Ich gehöre - wider jegliches besseres Wissen - zur Sorte: "Ach, das fällt mir dann schon wieder ein." So ist schon manche wunderbare Szene dem Vergessen zum Opfer gefallen, weil ich mich später nur noch erinnern konnte, DASS ich mir etwas total Tolles ausgedacht hatte, aber leider nicht mehr WAS.

Kürzlich lag ich im Bett und wusste ganz genau, was ich am nächsten Morgen schreiben wollte. Weil ich mich kenne, bat ich Herrn Ehemann, mir beim Frühstück einfach das Stichwort "zwei Fragen" zu geben - ich wisse dann schon, warum, und was ich damit anfangen wollte.

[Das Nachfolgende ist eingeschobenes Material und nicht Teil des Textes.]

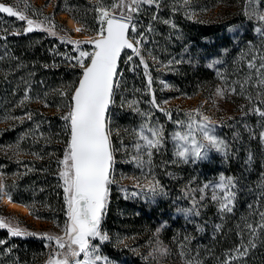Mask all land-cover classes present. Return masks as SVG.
Wrapping results in <instances>:
<instances>
[{
  "label": "trees",
  "instance_id": "1",
  "mask_svg": "<svg viewBox=\"0 0 264 264\" xmlns=\"http://www.w3.org/2000/svg\"><path fill=\"white\" fill-rule=\"evenodd\" d=\"M112 2L104 0L105 6ZM159 2V9L144 5L134 14L139 32L146 36L140 48L152 77L151 89L139 57L129 51L128 56L133 59L128 61V56L121 59L122 73L110 126L116 157L115 179L125 169L126 176L133 175L140 182H158L163 196L145 200L143 195H130L134 186H127L126 193L113 184L101 231L111 234L114 240L128 237L132 246L116 252L112 243L104 242L103 252L121 264H158L145 256V250L150 240L159 238L168 246V264H224L229 255L234 257L231 264H264V229L257 227L264 223L261 217L264 141L256 140V130L249 131L243 126L239 134L234 129L230 151L222 158L225 162L217 165L182 160L176 156V144L172 142L174 132L187 131L186 126L173 123L187 122L186 114L190 110L182 103L187 96L212 98L217 88L229 89L237 84L256 107L264 110V95L257 88L256 71L248 67L253 57L257 67L256 53L264 52V37L256 33L250 21L246 10L249 0ZM261 2L264 4V0ZM0 3L15 6L17 0H0ZM28 3L31 7L27 14L31 18H44L42 5L35 0ZM96 3L97 0H56L54 12H65L81 23L85 31L95 32ZM19 8L23 10V0ZM34 12L37 14L33 15ZM165 20L171 23L166 24ZM25 26L24 22L0 13V37L6 36L0 38V170L13 199L26 204L33 215L52 219L56 210L64 220L66 205L63 182L58 175L62 166L58 161L63 158L69 133L62 117L70 102L71 86L78 83L81 69L69 68L75 62L59 56L66 48L58 38L42 30L24 34ZM234 26L239 30L229 33V28ZM17 31L21 34H12ZM209 64L214 67L210 68ZM248 70L254 71L249 74ZM57 88H65L68 96L58 98L61 92ZM26 91L32 92L29 100H24ZM153 93L157 102L169 101L161 106L171 111V119L149 104ZM132 101L137 103L130 108ZM134 108L140 113H151L148 118L151 126L163 127V144L152 150L150 160L146 150L135 148L137 133L146 118ZM28 113L32 114L31 119H27ZM252 122L264 131V117L254 113L253 118H248V124ZM245 147L249 152H245ZM129 156L132 159L125 163L124 157ZM207 174L210 179L224 175L235 182L231 212L221 211L220 202L210 194L199 198L200 191L196 188L208 179ZM193 208L194 211H188ZM248 225L256 227L255 234ZM157 229H160L158 233ZM0 240L7 241L0 245V264H38L35 254L46 251L45 239L10 237L6 229H0ZM250 242L255 247H248L247 255L237 256L234 250ZM136 246L144 255H136L137 251L132 249Z\"/></svg>",
  "mask_w": 264,
  "mask_h": 264
},
{
  "label": "snow or ice",
  "instance_id": "2",
  "mask_svg": "<svg viewBox=\"0 0 264 264\" xmlns=\"http://www.w3.org/2000/svg\"><path fill=\"white\" fill-rule=\"evenodd\" d=\"M20 3L21 0H17L15 6L0 3V13H5L9 17L24 22L26 25L22 30L24 34L34 30H42L50 36H57V25L53 18L33 19L27 14L31 7L28 0H23V10L19 8ZM185 3H187V0H185ZM144 5L160 8L159 0H113L111 5L108 6H105L104 0H97L93 8L94 19L98 24L94 37L86 40L71 39L68 35L59 37L62 43L74 46L73 50L78 55L70 56L67 53L62 55L67 60L75 62L73 67L78 66L81 69V75L78 78V84L71 86L69 111L62 117L66 122L69 139L63 158L58 161L62 166L58 175L63 182L67 220L63 235L42 234L43 238L54 242L55 245L45 264H110L108 257L98 254V246L93 243L97 239L101 242L109 239L108 235L101 231V220L110 192L109 186L114 183L111 178V169L115 162V150L111 142L112 130L108 112L110 106L114 103L115 92L119 88L118 63L122 51L130 49L135 56L139 57L140 64L144 68L148 87L151 89L152 77L149 73L148 63L141 54L140 48L146 36L143 32L137 31L133 19L134 14L139 13ZM65 10L71 11V9ZM36 14V12L33 13V15ZM252 17L264 23V14L254 10L250 13V18ZM152 19H157V15L154 14ZM164 23L171 22L165 20ZM73 31L80 33L85 31V27L78 26ZM147 31H152L151 25H149ZM255 31L264 37V28L257 27ZM130 32L132 33L131 39L129 38ZM12 34L20 35L21 33L17 31ZM0 38L6 39V36ZM83 45H91L92 50H82ZM127 59L131 61L133 57L128 56ZM171 63L172 61H169V64ZM209 67H214V64H209ZM248 67L255 69L257 76L261 77L260 83H264V62L260 63L259 68H257L255 57H253L249 61ZM217 75L223 79L221 73L217 72ZM231 91L234 93L236 90L232 88ZM61 95L68 96V92L61 91ZM216 95L224 98L225 89L217 88ZM29 99L30 97L26 91L24 100ZM23 102L21 101V103ZM136 103V101H132L129 107L131 108ZM161 103L167 105L169 101L157 102L153 93L149 104L171 119V111L162 107ZM45 106H47L46 103ZM133 110L146 118V122L140 125L137 133L138 142L135 144V148L137 151L146 150L150 160L152 150L158 149L163 144V127L161 125H150L148 118L151 113H140L138 108ZM253 111L260 117H264V110L260 107H256ZM186 115L188 117L187 122L183 120L173 121V123L187 128L184 133L180 131L173 133V140L179 142L176 156L184 161H187L190 157L203 159L212 149L227 154L225 142L214 134L211 121L201 113L199 108L189 111ZM31 118L32 114L28 113L27 119ZM197 134L201 139L197 138ZM260 139L264 141V131L260 133ZM235 186V182L231 177L225 178L221 175L219 183L215 185L205 184L200 191L203 192L204 189L212 187V199L220 202V210L231 212L235 199V192L233 191ZM147 187L148 192L153 196L157 194L158 182L149 184ZM217 190H220L223 195H217ZM133 195H137V193H133ZM5 196L9 203H14L12 191L5 182L4 174L0 172V201H3ZM201 199H203V196ZM194 210L193 208L188 211ZM261 217L264 220V213H261ZM37 218L40 217L37 216ZM247 227L255 234L256 227L252 225ZM257 227L264 229V223ZM0 229H6L10 237L39 235L21 229L18 225H13L3 217H0ZM159 231L160 229H157V233ZM6 243L7 241L0 240V245ZM248 247H255V244L251 242L247 246L241 244L234 251L237 256H244L247 255ZM7 251L10 252L11 249ZM154 251L160 255L167 254V250L162 247H158ZM233 259L234 257L229 255L224 264H231Z\"/></svg>",
  "mask_w": 264,
  "mask_h": 264
},
{
  "label": "rangeland",
  "instance_id": "3",
  "mask_svg": "<svg viewBox=\"0 0 264 264\" xmlns=\"http://www.w3.org/2000/svg\"><path fill=\"white\" fill-rule=\"evenodd\" d=\"M37 1L40 5L43 6V10L45 12L44 17H51L54 19L57 28V36H54L56 38L59 39L60 36L63 35H68L71 39H75V40H86L89 39L91 37L95 36V32H88V31H82L80 33H76L73 31V27L70 26L68 24V20H67V16H69L67 13L65 12H58L55 13L54 9H55V2L56 0H35ZM246 10L249 13V17H250V13H252L254 10L258 11L260 14H264V4L261 2V0H249L248 4L246 5ZM65 13V14H62ZM43 19V18H42ZM41 19V20H42ZM133 19L135 20V18L133 17ZM251 23L255 25V27H264V23L259 22L255 17L250 18ZM135 22V21H134ZM136 23V22H135ZM79 26H82L81 23H79ZM136 27H137V31H140V26L136 23ZM239 29L237 28V26L231 27L229 28V33L231 34H235ZM85 35H90V36H85ZM130 38H132V33H129ZM60 40V39H59ZM61 42V40H60ZM62 43V42H61ZM65 44V48L66 51L60 53L59 56H63L62 54L67 53L68 55L71 54L72 52H75L74 46L73 45H69L66 43H62ZM82 50H88L91 51L92 50V46L91 45H83L82 46ZM129 51H126L125 56L127 58V56L129 55ZM76 55H78V53H76ZM261 59V61L259 62V60ZM256 61H257V68H259L260 63L264 62V52H260V53H256ZM73 67V64L69 65V68ZM78 67V66H77ZM79 68V67H78ZM254 71V70H253ZM251 70H248V73L250 74L251 72H253ZM260 79L261 77L257 76L256 72H255V80H256V84H257V88L259 89L260 93L264 95V83H260ZM165 84L167 85V83L165 82ZM222 89H225V96L224 98H220L216 95V92L213 94L212 98H207V97H201V96H187L185 98L182 99V103L185 104L186 106L189 107V110L192 111L194 109L199 108L201 113L205 116H207L209 118V120L212 123V127L214 128V134L219 138L222 139L225 144H226V155L223 152H217L216 150L212 149L208 152L207 156L203 159H193V158H189L187 161H190L192 164H197L200 162L205 161L206 164H211V165H217V164H221L224 163L225 161L222 160V158L226 157L230 151V138H231V132L234 131L235 132L241 134L239 131L241 127L246 126L249 131L251 130H256V133L258 135H256L255 137H258L256 140H261L260 139V133L263 131V129H257V126L254 125L253 126V122L251 124H248V118H253V115L255 113V111H253V109L256 108L255 104H253V102L251 101V98H248V95L244 93V91H242V86L238 87L237 84H235L234 87H231L228 89V87H219ZM232 88H235V92L233 93L231 91ZM56 91H66L65 88H57ZM29 97L32 95L31 91H27ZM44 94L51 96L54 95L53 92H45ZM59 96H62L61 93L58 94V98H60ZM70 103V102H69ZM114 104V103H113ZM69 111V107H67L66 109V114ZM55 112H59V110L55 111ZM65 114V115H66ZM111 122V119H110ZM255 124V123H254ZM111 128V126H110ZM260 130V131H259ZM183 133V132H181ZM254 137V138H255ZM197 138L201 139V137L199 136V134H197ZM172 142H174L176 145V151H177V146H178V141L173 140ZM250 145V144H249ZM230 147V148H229ZM66 149V148H65ZM241 150V148L239 149ZM245 152H249L248 147H245ZM127 159H132L130 156L129 157H124V162L125 163H129V161ZM135 160H139V157H136ZM114 167L111 173V178L114 180V183H112L109 188H110V193H111V187L113 184H117L118 187L120 188V190L122 192H129L127 189V186H134L135 188L133 190L130 191V195L131 196H144V199L146 200H155L160 198L161 196H163V193L161 192V189L158 187V191L157 194L155 196H153L150 192H148V185L152 184L150 181L145 180L144 182H140L139 180L136 179L135 176L131 175V176H126L124 172L125 169H121V176L118 178V180L115 179V175H116V157L114 156ZM136 163V161L134 162ZM250 165V164H248ZM0 172H2L0 170ZM221 176V175H220ZM220 176L218 178L216 177H212L211 179L208 177L207 174V178L203 184H201L199 187L196 188V191H200V189L204 188L205 184H210V185H215L217 183L220 182ZM224 176V175H223ZM225 178H227L226 176H224ZM139 185V186H137ZM191 187L194 188L193 183L191 184ZM194 190V189H193ZM146 191V192H144ZM195 192V191H194ZM220 190H217V195L220 193ZM125 193V194H126ZM133 193H137V195H133ZM146 194H149V196H146ZM213 195V191H212V187L206 188L204 189L203 192L200 191V196L199 198H201L202 196H208V195ZM109 204V202H108ZM106 208H107V204H106ZM105 208V212H107V209ZM53 218L52 219H44L42 217H40L39 219L37 218V215H33L31 213V211L24 213L22 211L10 208L8 205H6L3 201H0V217H3L7 220H11L12 222H15L16 224H19L24 230L28 231V232H35L39 235L35 236V237H39L42 239L43 238L42 234L43 233H48L50 235H63V229L67 220V217L65 215V219H62V215L60 214L59 211H54L53 212ZM103 219V217H102ZM109 237V239L107 241L104 242H109L112 243V247L115 249L116 252H119V250H123V249H128L130 248V246H132V242H129V238L128 237H124L123 239L120 240H114L112 238V235L109 233H106ZM99 240V239H97ZM95 241V240H94ZM94 244H96L98 246V254L103 255L108 257V260L110 261V264H121L117 261H113L108 255H105L103 252V246L102 244L104 242L98 241L94 242ZM159 242V243H158ZM131 244V245H130ZM45 245H50V246H46V251L43 253H36L35 254V261H38V264H45V262L48 260L49 258V254L52 251V248L55 247L54 242H50L47 239H45ZM158 247H162L164 249L167 250V254L166 255H160L157 252H155L154 250L157 249ZM133 250L137 251L136 255H144L141 254V250L138 249V247H133ZM146 253L145 256L151 257V259L156 260V262L158 264H168V259H167V255H168V246H166L165 243H163L159 238L156 239H152L147 243L146 246Z\"/></svg>",
  "mask_w": 264,
  "mask_h": 264
},
{
  "label": "bare ground",
  "instance_id": "4",
  "mask_svg": "<svg viewBox=\"0 0 264 264\" xmlns=\"http://www.w3.org/2000/svg\"><path fill=\"white\" fill-rule=\"evenodd\" d=\"M62 14H65V13H62ZM67 20H68V24H69L70 26H72L73 28L79 26L78 22H77L73 17H71V16H67ZM85 36H90V35H85ZM13 201H14V203H9L8 200H7V197H6V196H5L4 199H3V202H4L6 205H8L10 208H13V209H16V210L22 211V212H24V213H27V212L30 211V208H29L26 204H24V203H22V202H19V201H16V200H14V199H13Z\"/></svg>",
  "mask_w": 264,
  "mask_h": 264
},
{
  "label": "water",
  "instance_id": "5",
  "mask_svg": "<svg viewBox=\"0 0 264 264\" xmlns=\"http://www.w3.org/2000/svg\"><path fill=\"white\" fill-rule=\"evenodd\" d=\"M129 38H130V35H129ZM131 39V38H130ZM126 51H132V50H130V49H126V50H124V51H122V53H121V57H120V60H119V63H118V73H119V76H118V80H120V76H121V59L123 58V56H125V53H126ZM78 84V83H77ZM115 94H116V92H115ZM114 102H115V96H114ZM112 107H113V104L110 106V108H109V112H108V115H109V119H111V113H112ZM111 142H112V146H113V141H112V136H111ZM114 148V147H113ZM113 167H114V165H113ZM112 170H113V168L111 169V173H112ZM109 197H110V192H109ZM109 197H108V201H107V208L106 209H108V202H109ZM106 213L107 212H105L104 211V215H103V219H104V217L106 216ZM102 222V221H101Z\"/></svg>",
  "mask_w": 264,
  "mask_h": 264
}]
</instances>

"Oh, nein!", antwortete er. "Mach mich nicht für deine Plots verantwortlich."
Ich grummelte was von "dann halt nicht - mir fällt das schon wieder ein" und dachte meine Geschichte weiter. Es blieb nicht bei den zwei Fragen, an die ich mich unbedingt erinnern musste. Irgendwann war da so viel guter Plot, dass ich aufstand und mir das Wichtigste in Stichworten aufschrieb. Jetzt sollte ich nur noch alles lesen können.